Mt Maunganui New World owner-operator Allan Rudkin knew the house brand products were cheaper but was surprised by how much shoppers were able to save by sticking to them.
The Budget goods were a basic product at the cheapest price, he said, while Pams products were of a high quality.
"Pams products should be as good if not better than the market leader."
There was not a big difference between the most expensive and cheapest milk, butter and cheese.
"The big brands are already offering a low everyday price so it's hard for a house brand to get much cheaper," Mr Rudkin said.
"But with other products like dishwashing liquid and baked beans you get that difference."
A spokesman for Consumer said: "Why pay $2.99 for a pack of Panadol paracetamol tablets when you can pay $1.99 for a house brand in the same store?"
Other big differences in prices included Coca-Cola and Pams Cola, where a saving of $2.26 could be made on a 1.5-litre bottle, and between Budget and Wattie's tomato sauce, which had a price difference of $3.90.

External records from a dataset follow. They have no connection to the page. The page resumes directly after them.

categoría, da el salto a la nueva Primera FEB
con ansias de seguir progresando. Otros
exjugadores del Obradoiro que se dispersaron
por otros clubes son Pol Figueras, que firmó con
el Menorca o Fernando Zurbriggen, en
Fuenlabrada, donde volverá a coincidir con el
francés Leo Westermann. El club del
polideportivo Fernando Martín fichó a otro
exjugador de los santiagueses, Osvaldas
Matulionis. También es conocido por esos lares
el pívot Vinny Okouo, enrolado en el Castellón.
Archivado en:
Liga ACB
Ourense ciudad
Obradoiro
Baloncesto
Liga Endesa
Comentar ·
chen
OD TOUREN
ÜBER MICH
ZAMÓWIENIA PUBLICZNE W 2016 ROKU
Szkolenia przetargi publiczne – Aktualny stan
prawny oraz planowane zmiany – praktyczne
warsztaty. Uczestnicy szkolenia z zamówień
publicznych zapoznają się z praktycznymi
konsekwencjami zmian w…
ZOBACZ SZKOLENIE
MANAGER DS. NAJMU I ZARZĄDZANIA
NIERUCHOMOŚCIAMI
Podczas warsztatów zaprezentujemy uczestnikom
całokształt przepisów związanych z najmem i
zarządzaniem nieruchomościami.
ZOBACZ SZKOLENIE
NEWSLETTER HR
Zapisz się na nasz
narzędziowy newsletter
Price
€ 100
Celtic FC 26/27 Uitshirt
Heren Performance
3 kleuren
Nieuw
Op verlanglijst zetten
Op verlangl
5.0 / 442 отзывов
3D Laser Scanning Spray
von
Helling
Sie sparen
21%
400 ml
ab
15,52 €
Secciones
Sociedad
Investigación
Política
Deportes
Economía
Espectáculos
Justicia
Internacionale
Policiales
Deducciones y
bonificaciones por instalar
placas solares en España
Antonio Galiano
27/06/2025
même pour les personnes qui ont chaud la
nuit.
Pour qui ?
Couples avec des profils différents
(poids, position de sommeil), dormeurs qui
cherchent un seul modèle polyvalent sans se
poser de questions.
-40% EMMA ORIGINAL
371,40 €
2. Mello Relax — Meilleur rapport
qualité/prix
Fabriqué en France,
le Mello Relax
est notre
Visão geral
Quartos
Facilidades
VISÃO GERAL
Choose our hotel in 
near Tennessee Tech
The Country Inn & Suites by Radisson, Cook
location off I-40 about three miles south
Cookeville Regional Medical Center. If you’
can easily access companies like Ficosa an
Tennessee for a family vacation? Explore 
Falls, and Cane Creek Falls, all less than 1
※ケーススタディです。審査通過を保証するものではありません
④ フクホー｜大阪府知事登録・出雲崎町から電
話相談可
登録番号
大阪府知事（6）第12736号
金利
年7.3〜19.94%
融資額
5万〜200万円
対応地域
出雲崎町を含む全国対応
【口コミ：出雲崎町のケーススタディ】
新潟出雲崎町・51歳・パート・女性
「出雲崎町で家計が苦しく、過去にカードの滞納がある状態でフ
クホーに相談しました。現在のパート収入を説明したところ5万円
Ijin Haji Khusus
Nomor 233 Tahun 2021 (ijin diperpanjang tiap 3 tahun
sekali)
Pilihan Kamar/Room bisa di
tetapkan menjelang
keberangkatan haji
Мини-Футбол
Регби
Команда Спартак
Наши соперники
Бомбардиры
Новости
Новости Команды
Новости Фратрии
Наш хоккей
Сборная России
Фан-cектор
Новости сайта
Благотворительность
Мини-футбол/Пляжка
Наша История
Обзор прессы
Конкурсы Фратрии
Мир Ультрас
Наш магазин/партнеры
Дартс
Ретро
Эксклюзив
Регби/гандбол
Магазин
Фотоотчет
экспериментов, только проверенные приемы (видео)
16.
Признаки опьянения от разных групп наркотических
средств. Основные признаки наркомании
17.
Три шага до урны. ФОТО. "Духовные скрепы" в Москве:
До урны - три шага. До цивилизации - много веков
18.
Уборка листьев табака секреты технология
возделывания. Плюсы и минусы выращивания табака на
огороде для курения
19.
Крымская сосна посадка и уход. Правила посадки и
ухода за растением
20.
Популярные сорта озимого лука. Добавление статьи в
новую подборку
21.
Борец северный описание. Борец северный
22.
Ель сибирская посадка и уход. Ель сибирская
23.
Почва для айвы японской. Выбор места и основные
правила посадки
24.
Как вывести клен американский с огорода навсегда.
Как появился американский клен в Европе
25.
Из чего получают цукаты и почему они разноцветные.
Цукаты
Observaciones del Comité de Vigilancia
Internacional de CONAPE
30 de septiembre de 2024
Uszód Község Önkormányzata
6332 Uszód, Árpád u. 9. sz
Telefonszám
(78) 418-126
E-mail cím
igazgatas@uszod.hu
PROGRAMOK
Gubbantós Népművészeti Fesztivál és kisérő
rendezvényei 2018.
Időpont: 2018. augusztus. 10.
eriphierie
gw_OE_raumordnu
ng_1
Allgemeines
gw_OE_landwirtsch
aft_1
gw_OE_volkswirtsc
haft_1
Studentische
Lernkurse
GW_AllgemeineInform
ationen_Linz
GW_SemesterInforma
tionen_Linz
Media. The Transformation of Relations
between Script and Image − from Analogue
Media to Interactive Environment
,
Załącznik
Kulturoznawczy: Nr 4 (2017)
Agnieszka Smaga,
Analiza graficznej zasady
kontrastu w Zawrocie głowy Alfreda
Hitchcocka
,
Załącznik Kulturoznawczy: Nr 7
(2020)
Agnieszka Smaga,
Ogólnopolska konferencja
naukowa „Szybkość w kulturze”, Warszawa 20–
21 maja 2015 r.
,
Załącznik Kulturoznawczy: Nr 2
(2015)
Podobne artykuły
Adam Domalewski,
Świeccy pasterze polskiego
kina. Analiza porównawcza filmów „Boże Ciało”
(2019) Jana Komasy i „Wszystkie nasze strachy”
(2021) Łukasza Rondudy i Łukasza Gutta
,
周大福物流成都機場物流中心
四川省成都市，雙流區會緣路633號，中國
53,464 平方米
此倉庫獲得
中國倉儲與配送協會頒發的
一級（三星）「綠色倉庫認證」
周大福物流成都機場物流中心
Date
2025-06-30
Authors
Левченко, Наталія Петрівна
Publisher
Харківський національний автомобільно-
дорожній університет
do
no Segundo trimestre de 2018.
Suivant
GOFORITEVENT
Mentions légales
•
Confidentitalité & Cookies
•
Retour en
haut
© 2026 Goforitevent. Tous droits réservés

Buying a can of Budget baked beans over a can of Wattie's could save $1.35.
Clinical psychologist Hans Laven, of Tauranga, said people often believed the more they paid for something, the better it was.
Heavy advertising from name brands and snobbery could also be factors. However, people could try changing their mindset.
"You could try focusing on the difference in price and what you would spend the money on instead."